The truth was, my death affected him more than anything else. I was the one who showed him love, I was the one who healed him. He had lost his light and his hope, the only thing that made him feel human.

And every day he had to face it alone.

At times, he would go outside and look up at the stars and imagine me up there, shining like one of them. It was comforting for him to think I was still out there somewhere. He was sure that I was watching over him and he felt relief in thinking that I was in a better place, that I was finally happy.

As the days passed, Simon was drawn more and more to my tombstone. It became the only place where he could feel some sort of connection to me. Every single day, he would make his way there, often visiting multiple times throughout the day, and simply sitting in peaceful silence.

At first, he talked to me, telling me about his day, his feelings, and his regrets. He would share stories of our time, recalling our happiest moments and the things we used to do. But over time, he found that mere words could not describe his sorrow.

So he would just sit there, lost in a sea of thoughts, filled with memories of me. Sometimes, he would bring a book to read, but his mind would start to wander, and he couldn't focus on the words.

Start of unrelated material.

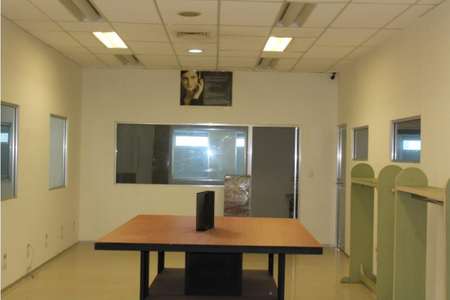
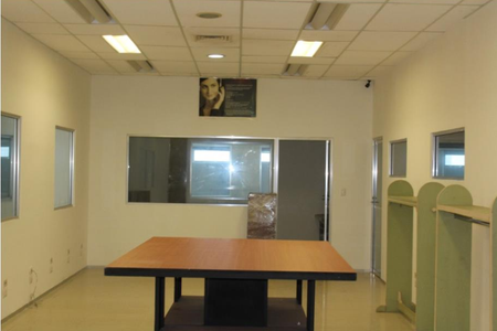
- binder [195,190,216,232]
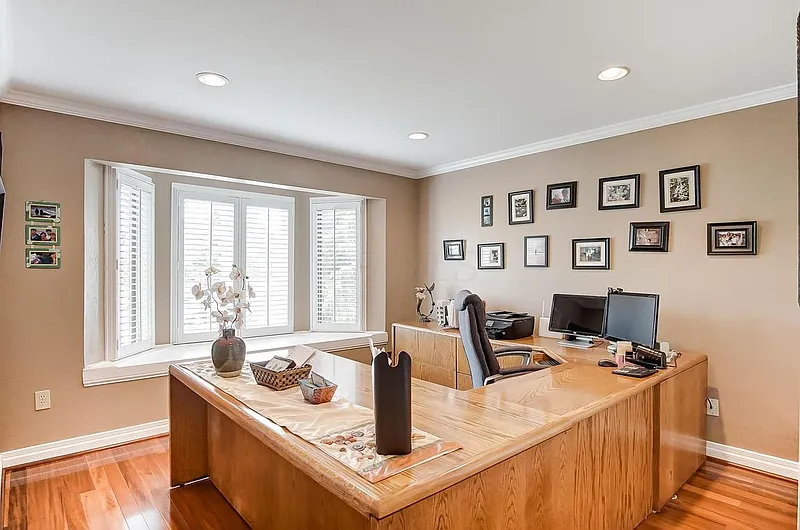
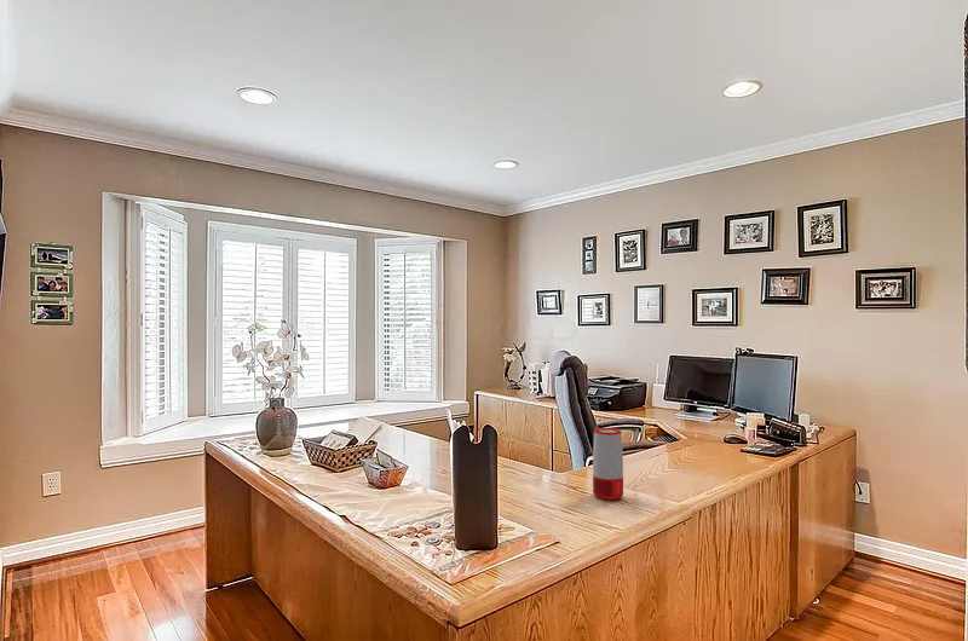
+ speaker [592,427,624,502]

He would go to the shore whenever he needed to clear his mind. It was the place where we spent so much time together, where we laughed and played and dreamed of the future. The sound of the waves crashing against the shore, the salty smell of the ocean, and the cool breeze that brushed against his face - everything reminded him of me.

He would sit on the same rock where we used to sit, watching the ocean and listening to the seagulls cry. Sometimes he would close his eyes and imagine that I was there beside him, holding his hand. Other times, he would walk along the shore, picking up shells and stones and tossing them into the water, as we used to do.

And so, that chapter in his life was nowhere near the end because he continued to dream of seeing me again.

Of giving me the life I always wanted.